Although the h-index is increasingly used to evaluate researchers and to quantitatively measure their respective contributions to the scientific community, it has its critics (Bornmann & Marx, 2011; Schubert & Schubert, 2019; Waltman & Eck, 2012). The limitations that have been documented and discussed extensively in the literature have been summarized by Schubert & Schubert (Schubert & Schubert, 2019). The h-index depends on the duration of a researcher’s career. There are differences in citation practices between fields, so the h-index should not be used to compare researchers from different disciplines. Since the h-index is easy to obtain, there is a risk of indiscriminate use (research performance is a complex, multifaceted endeavor that cannot be captured in a single indicator). It does not take into account the publication type. Finally, it does not take into account multiple co-authorship or self-citations. Baldock has shown, for example, that self-citations artificially improve the h-index (Baldock, 2008).

Whether we like it or not, it is likely that the h-index will not disappear soon and we will have to make do with it. There are however beyond any doubt ways to improve the evaluation of researchers. One solution would be to weight the h-index according to the position of the authors in the list of authors. The contribution of each author would unfortunately be difficult to estimate, as it would have to be done separately for each article. Another solution, much easier to implement, would be to introduce a weighting factor for the first author. This is the h(fa)-index (Butson & Yu, 2010). This index could supplant the h-index in the future because it is fairly easy to obtain and probably evaluates the impact of researchers more reliably.

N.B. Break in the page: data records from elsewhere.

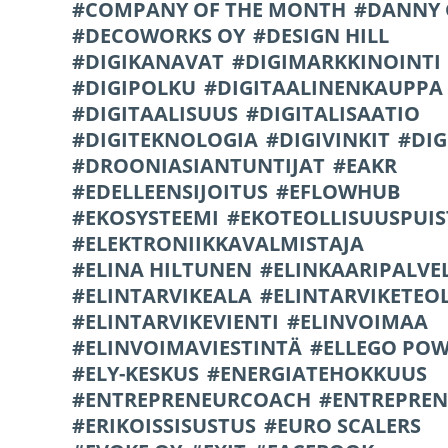
COMPANY OF THE MONTH
DANNY 
DECOWORKS OY
DESIGN HILL
DIGIKANAVAT
DIGIMARKKINOINTI
DIGIPOLKU
DIGITAALINENKAUPPA
DIGITAALISUUS
DIGITALISAATIO
DIGITEKNOLOGIA
DIGIVINKIT
DIG
DROONIASIANTUNTIJAT
EAKR
EDELLEENSIJOITUS
EFLOWHUB
EKOSYSTEEMI
EKOTEOLLISUUSPUI
ELEKTRONIIKKAVALMISTAJA
ELINA HILTUNEN
ELINKAARIPALVE
ELINTARVIKEALA
ELINTARVIKETEO
ELINTARVIKEVIENTI
ELINVOIMAA
ELINVOIMAVIESTINTÄ
ELLEGO POW
ELY-KESKUS
ENERGIATEHOKKUUS
ENTREPRENEURCOACH
ENTREPREN
ERIKOISSISUSTUS
EURO SCALERS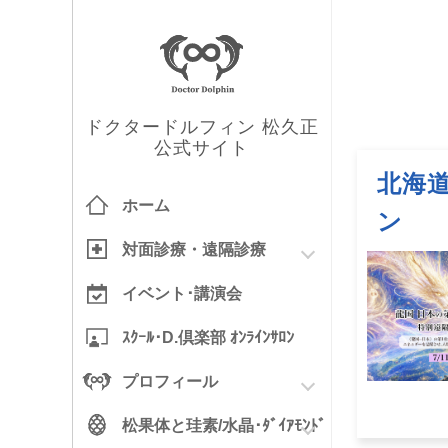
ドクタードルフィン 松久正
公式サイト
北海道
ホーム
ン
対面診療
・
遠隔診療
イベント･
講演会
ｽｸｰﾙ･
D.倶楽部
ｵﾝﾗｲﾝｻﾛﾝ
プロフィール
松果体と
珪素/水晶
･ﾀﾞｲｱﾓﾝﾄﾞ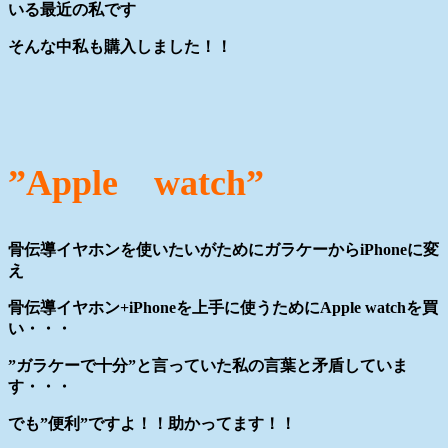
いる最近の私です
そんな中私も購入しました！！
”Apple watch”
骨伝導イヤホンを使いたいがためにガラケーからiPhoneに変
え
骨伝導イヤホン+iPhoneを上手に使うためにApple watchを買
い・・・
”ガラケーで十分”と言っていた私の言葉と矛盾していま
す・・・
でも”便利”ですよ！！助かってます！！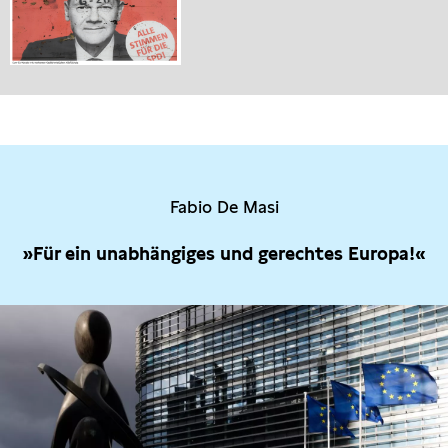
Fabio De Masi
»Für ein unabhängiges und gerechtes Europa!«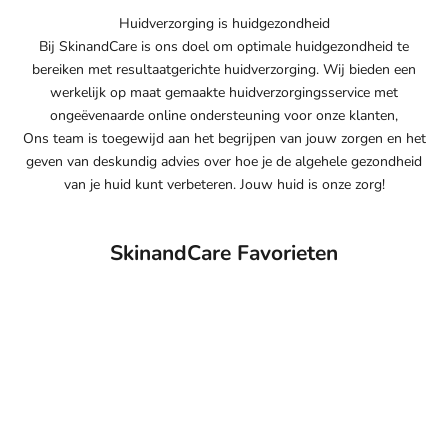
Huidverzorging is huidgezondheid
Bij SkinandCare is ons doel om optimale huidgezondheid te
bereiken met resultaatgerichte huidverzorging. Wij bieden een
werkelijk op maat gemaakte huidverzorgingsservice met
ongeëvenaarde online ondersteuning voor onze klanten,
Ons team is toegewijd aan het begrijpen van jouw zorgen en het
geven van deskundig advies over hoe je de algehele gezondheid
van je huid kunt verbeteren. Jouw huid is onze zorg!
SkinandCare Favorieten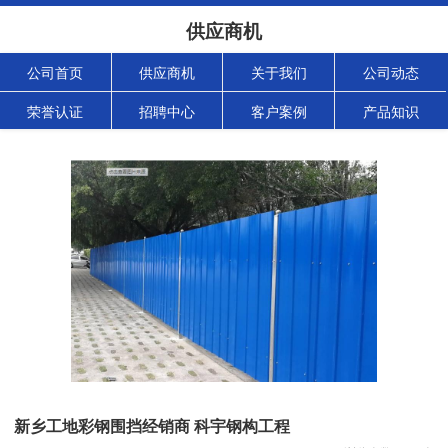
供应商机
公司首页
供应商机
关于我们
公司动态
荣誉认证
招聘中心
客户案例
产品知识
新乡工地彩钢围挡经销商 科宇钢构工程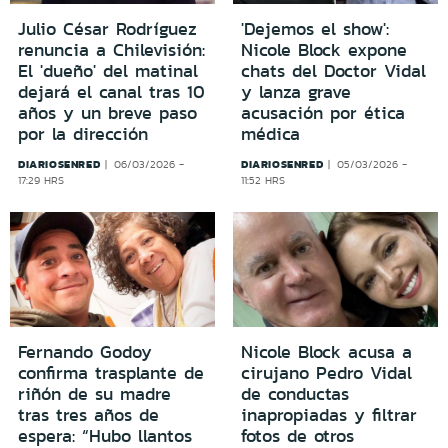
Julio César Rodríguez
'Dejemos el show':
renuncia a Chilevisión:
Nicole Block expone
El 'dueño' del matinal
chats del Doctor Vidal
dejará el canal tras 10
y lanza grave
años y un breve paso
acusación por ética
por la dirección
médica
DIARIOSENRED
DIARIOSENRED
06/03/2026 -
05/03/2026 -
17:29 HRS
11:52 HRS
Fernando Godoy
Nicole Block acusa a
confirma trasplante de
cirujano Pedro Vidal
riñón de su madre
de conductas
tras tres años de
inapropiadas y filtrar
espera: “Hubo llantos
fotos de otros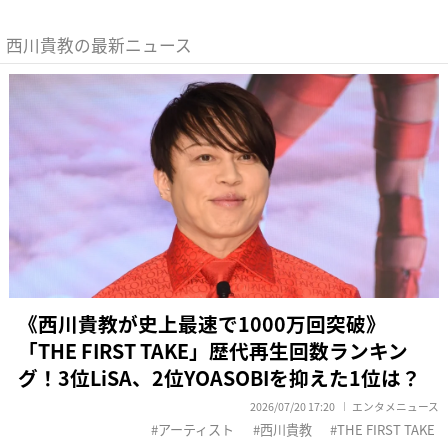
西川貴教の最新ニュース
《西川貴教が史上最速で1000万回突破》
「THE FIRST TAKE」歴代再生回数ランキン
グ！3位LiSA、2位YOASOBIを抑えた1位は？
2026/07/20 17:20
エンタメニュース
アーティスト
西川貴教
THE FIRST TAKE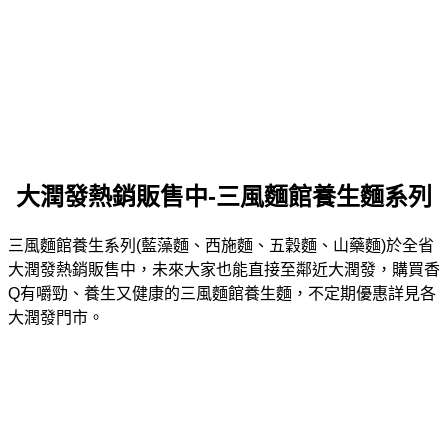
大潤發熱銷販售中-三風麵館養生麵系列
三風麵館養生系列(藍藻麵、西施麵、五穀麵、山藥麵)於全省
大潤發熱銷販售中，未來大家也能直接至鄰近大潤發，購買香
Q有嚼勁、養生又健康的三風麵館養生麵，不定期優惠詳見各
大潤發門市。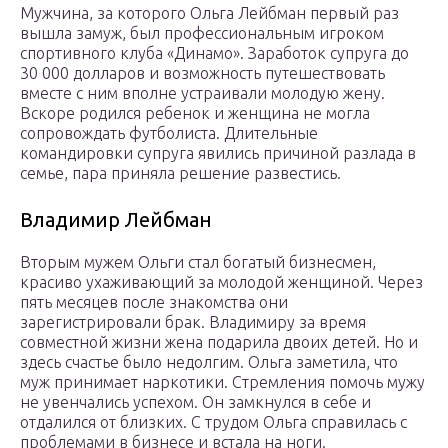
Мужчина, за которого Ольга Лейбман первый раз
вышла замуж, был профессиональным игроком
спортивного клуба «Динамо». Заработок супруга до
30 000 долларов и возможность путешествовать
вместе с ним вполне устраивали молодую жену.
Вскоре родился ребенок и женщина не могла
сопровождать футболиста. Длительные
командировки супруга явились причиной разлада в
семье, пара приняла решение развестись.
Владимир Лейбман
Вторым мужем Ольги стал богатый бизнесмен,
красиво ухаживающий за молодой женщиной. Через
пять месяцев после знакомства они
зарегистрировали брак. Владимиру за время
совместной жизни жена подарила двоих детей. Но и
здесь счастье было недолгим. Ольга заметила, что
муж принимает наркотики. Стремления помочь мужу
не увенчались успехом. Он замкнулся в себе и
отдалился от близких. С трудом Ольга справилась с
проблемами в бизнесе и встала на ноги.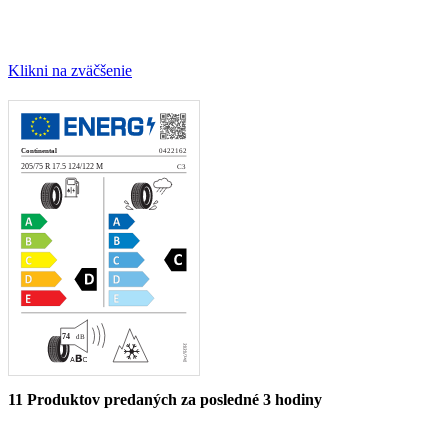
Klikni na zväčšenie
11
Produktov predaných za posledné 3 hodiny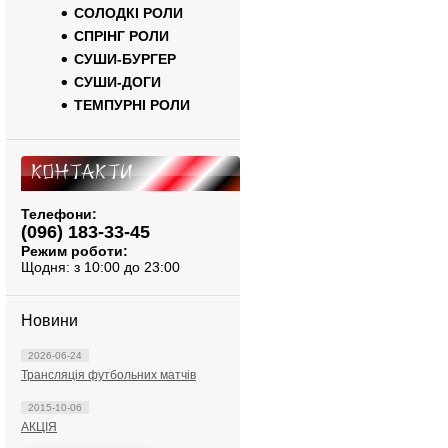
СОЛОДКІ РОЛИ
СПРІНГ РОЛИ
СУШИ-БУРГЕР
СУШИ-ДОГИ
ТЕМПУРНІ РОЛИ
Контакти
Телефони:
(096) 183-33-45
Режим роботи:
Щодня: з 10:00 до 23:00
Новини
2026-06-24
Трансляція футбольних матчів
2015-10-06
АКЦІЯ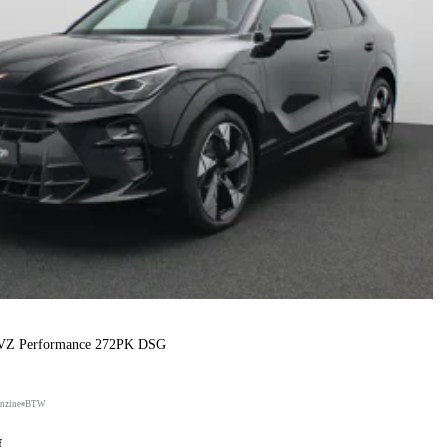
 VZ Performance 272PK DSG
nzine
BTW
f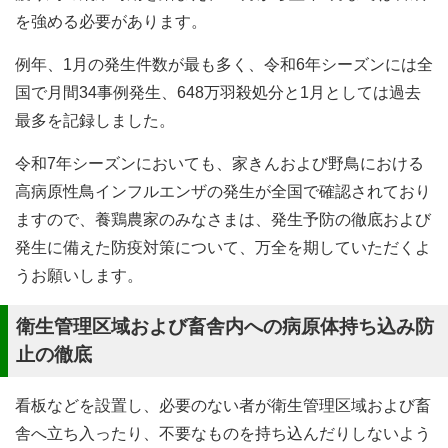
を強める必要があります。
例年、1月の発生件数が最も多く、令和6年シーズンには全
国で月間34事例発生、648万羽殺処分と1月としては過去
最多を記録しました。
令和7年シーズンにおいても、家きんおよび野鳥における
高病原性鳥インフルエンザの発生が全国で確認されており
ますので、養鶏農家のみなさまは、発生予防の徹底および
発生に備えた防疫対策について、万全を期していただくよ
うお願いします。
衛生管理区域および畜舎内への病原体持ち込み防
止の徹底
看板などを設置し、必要のない者が衛生管理区域および畜
舎へ立ち入ったり、不要なものを持ち込んだりしないよう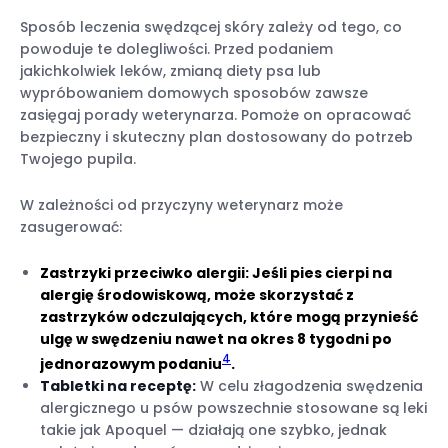
Sposób leczenia swędzącej skóry zależy od tego, co
powoduje te dolegliwości. Przed podaniem
jakichkolwiek leków, zmianą diety psa lub
wypróbowaniem domowych sposobów zawsze
zasięgaj porady weterynarza. Pomoże on opracować
bezpieczny i skuteczny plan dostosowany do potrzeb
Twojego pupila.
W zależności od przyczyny weterynarz może
zasugerować:
Zastrzyki przeciwko alergii:
Jeśli pies cierpi na
alergię środowiskową, może skorzystać z
zastrzyków odczulających, które mogą przynieść
ulgę w swędzeniu nawet na okres 8 tygodni po
4
jednorazowym podaniu
.
Tabletki na receptę:
W celu złagodzenia swędzenia
alergicznego u psów powszechnie stosowane są leki
takie jak Apoquel — działają one szybko, jednak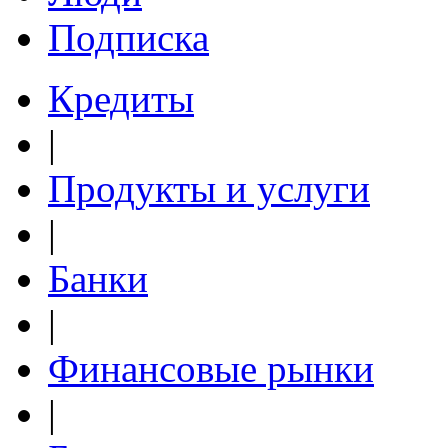
Подписка
Кредиты
|
Продукты и услуги
|
Банки
|
Финансовые рынки
|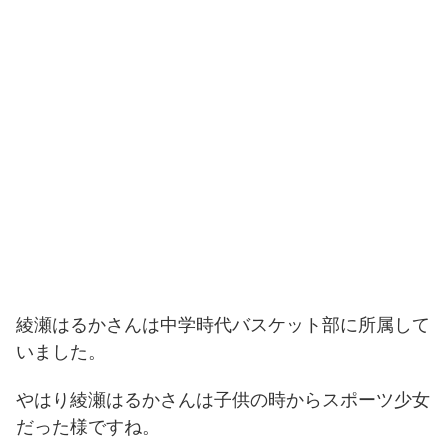
綾瀬はるかさんは中学時代バスケット部に所属して
いました。
やはり綾瀬はるかさんは子供の時からスポーツ少女
だった様ですね。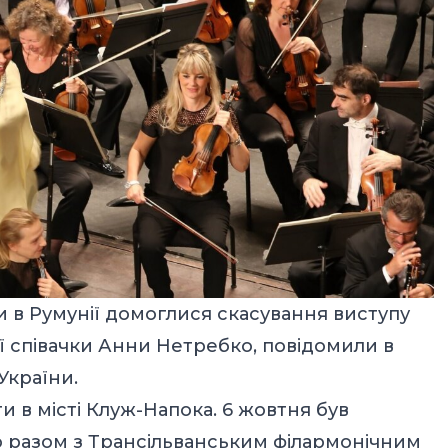
 в Румунії домоглися скасування виступу
ї співачки Анни Нетребко,
повідомили
в
України.
и в місті Клуж-Напока. 6 жовтня був
 разом з Трансільванським філармонічним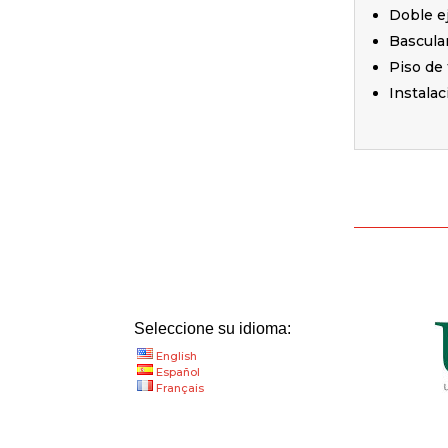
Doble ej
Basculan
Piso de 
Instalac
Seleccione su idioma:
English
Español
Français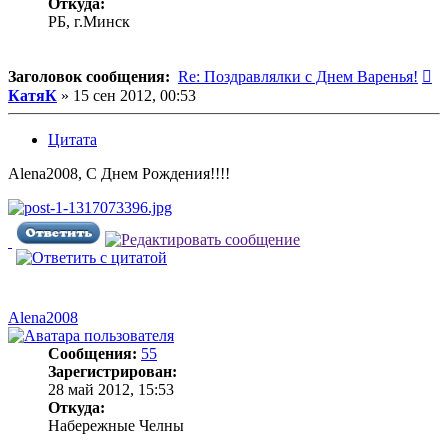
Откуда:
РБ, г.Минск
С
Заголовок сообщения:
Re: Поздравлялки с Днем Варенья!
КатяК
»
15 сен 2012, 00:53
Цитата
Alena2008, С Днем Рождения!!!!
Alena2008
Сообщения:
55
Зарегистрирован:
28 май 2012, 15:53
Откуда:
Набережные Челны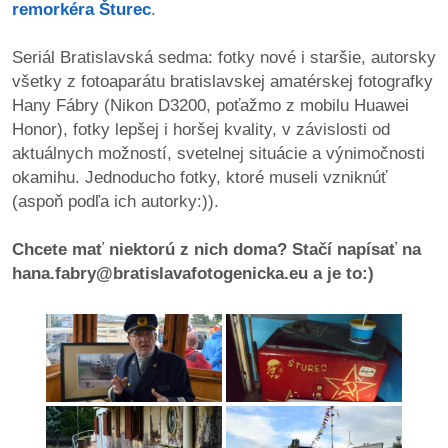
remorkéra Šturec
.
pozvánky
Seriál Bratislavská sedma: fotky nové i staršie, autorsky
Historický
všetky z fotoaparátu bratislavskej amatérskej fotografky
kalendár
Hany Fábry (Nikon D3200, poťažmo z mobilu Huawei
Honor), fotky lepšej i horšej kvality, v závislosti od
zákony
aktuálnych možností, svetelnej situácie a výnimočnosti
okamihu. Jednoducho fotky, ktoré museli vzniknúť
mestské
(aspoň podľa ich autorky:)).
časti
Chcete mať niektorú z nich doma? Stačí napísať na
kauzy
hana.fabry@bratislavafotogenicka.eu a je to:)
konania
stavebné
konania
pripomienkové
konania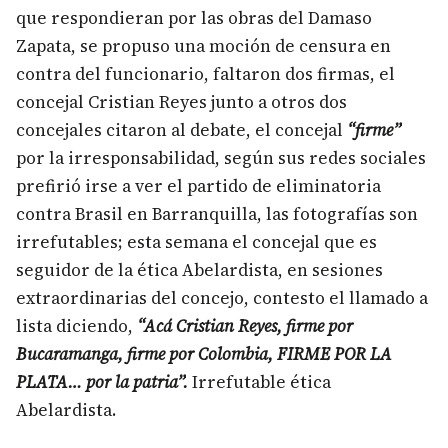
que respondieran por las obras del Damaso
Zapata, se propuso una moción de censura en
contra del funcionario, faltaron dos firmas, el
concejal Cristian Reyes junto a otros dos
concejales citaron al debate, el concejal
“firme”
por la irresponsabilidad, según sus redes sociales
prefirió irse a ver el partido de eliminatoria
contra Brasil en Barranquilla, las fotografías son
irrefutables; esta semana el concejal que es
seguidor de la ética Abelardista, en sesiones
extraordinarias del concejo, contesto el llamado a
lista diciendo,
“Acá Cristian Reyes, firme por
Bucaramanga, firme por Colombia, FIRME POR LA
PLATA… por la patria”.
Irrefutable ética
Abelardista.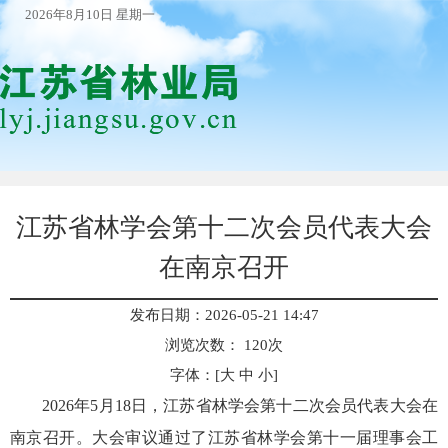
2026年8月10日 星期一
江苏省林学会第十二次会员代表大会
在南京召开
发布日期：2026-05-21 14:47
浏览次数：
120
次
字体：[
大
中
小
]
2026年5月18日，江苏省林学会第十二次会员代表大会在
南京召开。大会审议通过了江苏省林学会第十一届理事会工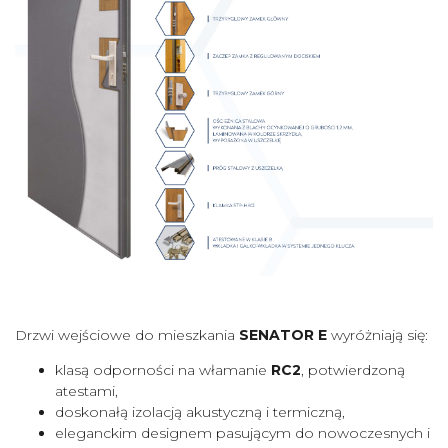
Drzwi wejściowe do mieszkania
SENATOR E
wyróżniają się:
klasą odporności na włamanie
RC2
, potwierdzoną
atestami,
doskonałą izolacją akustyczną i termiczną,
eleganckim designem pasującym do nowoczesnych i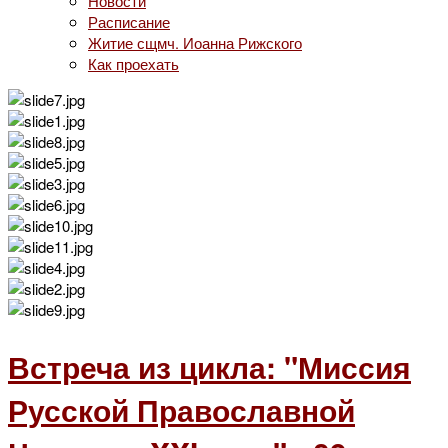
Новости
Расписание
Житие сщмч. Иоанна Рижского
Как проехать
Встреча из цикла: "Миссия
Русской Православной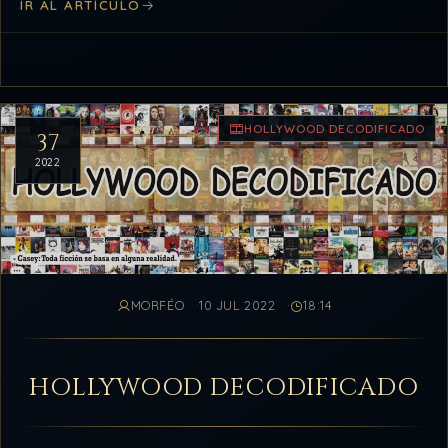
IR AL ARTÍCULO
HOLLYWOOD DECODIFICADO
37
2022
MORFÉO
10 JUL 2022
18:14
HOLLYWOOD DECODIFICADO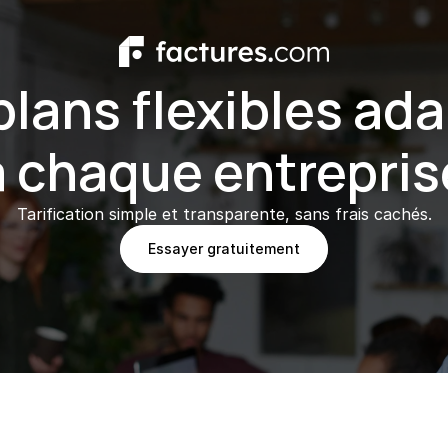
plans flexibles ada
à chaque entrepris
Tarification simple et transparente, sans frais cachés.
Essayer gratuitement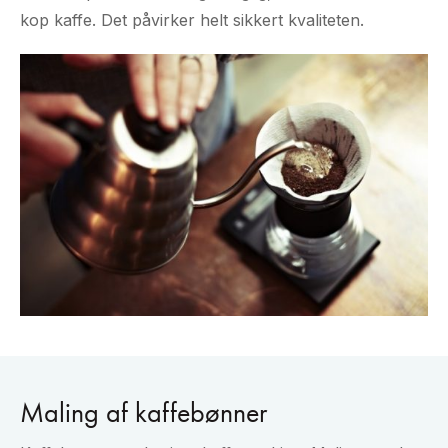
kop kaffe. Det påvirker helt sikkert kvaliteten.
Maling af kaffebønner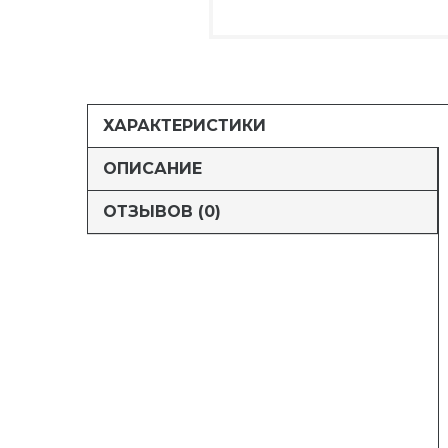
ХАРАКТЕРИСТИКИ
ОПИСАНИЕ
ОТЗЫВОВ (0)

Thus, although it is certainly challenging to use a single quantitative indicator to evaluate researchers' publications, the h(fa)-index would at least have the advantage of weighting the score according to the number of first author articles entering in the calculation of the h-index. This could allow a more equitable evaluation of some researchers, as those working in small centers who are currently disadvantaged by the use of the h-index as an indicator of the impact of their research (Butson & Yu, 2010). However, although simple to calculate, the h(fa)-index is unfortunately not directly available using databases such as Web of Science, Scopus and Google Scholar. Therefore, in situations where promotion from junior to senior faculty or from senior faculty to department chair is not at the forefront, the h(fa)-index probably does not always add enough value to replace the h-index.

Limitations

First, we only included in the study physicians practicing general internal medicine and family medicine in Swiss university hospitals. The results can possibly not be generalized to other physicians or to other countries. Second, we cannot exclude certain errors in the lists of publications. Yet, even if this risk exists, it should be low. Indeed, we standardized search procedures, duplicated all searches and reviewed all publications to remove articles published by homonyms. In addition, we extracted the lists using the full first name of the physicians, not just the first letter of their first name.

Conclusion

In conclusion, in this sample of Swiss hospital-based senior physicians, we found that despite a high correlation between the h-index and the h(fa)-index, the inter-rater agreement was only moderate. The h(fa)-index was able to correct the categorization of the researchers in about 1/3 of the cases. Although it is certainly challenging to use a single quantitative indicator, the h(fa)-index could allow a more equitable evaluation of researchers.